This interactive demonstration, developed by Dr Robert Woodward, former Hub research associate, uses a Raspberry Pi processor connected with LEDs, switches and light-dependent resistors to clearly explain the principle behind measurement-device-independent quantum key distribution (MDI QKD).
MDI QKD is a novel quantum communication protocol which allows two users (a transmitter “Alice” and a receiver “Bob”) to communicate with perfect security, even if the (measurement) hardware they are using has been tampered with (e.g. by an eavesdropper) and thus is not trusted. This is achieved by measuring correlations between signals from Alice and Bob, rather than the actual signals themselves.
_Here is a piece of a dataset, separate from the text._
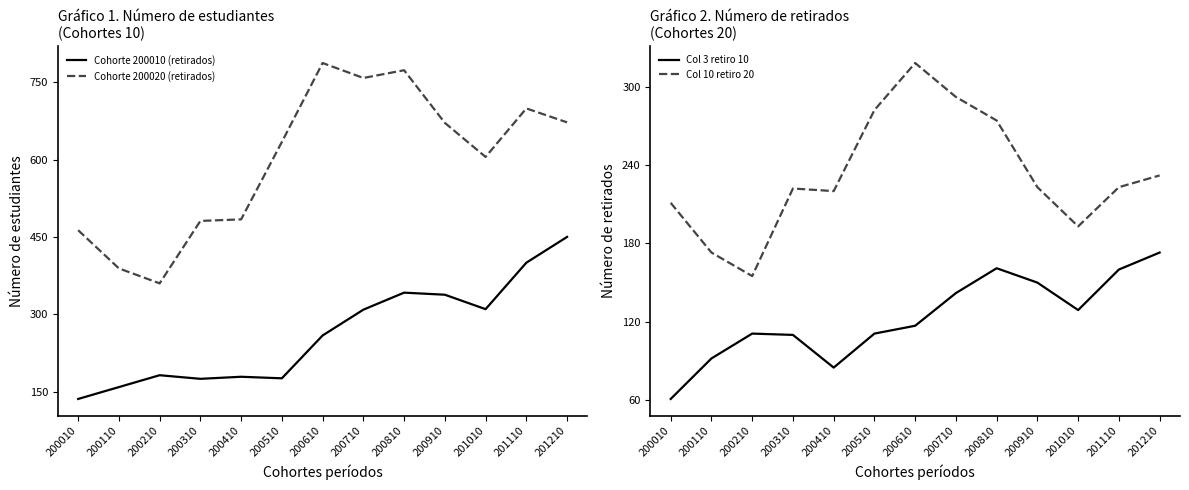

At how many categories does at least one series exceed 653?

6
In practice, researchers use polarisation or phase as the property of light that the two users change throughout this demonstration to indicate a bit value of 0 or bit value of 1. For illustrative purposes, this demonstration uses colour instead: a blue particle of light = bit 0 and red particle of light = bit 1. The aim of MDI QKD is to generate a random string of bits for both Alice and Bob that only they know. They can then use this secret key to encrypt messages they send to each other, knowing that only they share the keys to encrypt/decrypt the message and this procedure cannot be hacked, even if an eavesdropper has unlimited computational power (e.g. an advanced quantum computer).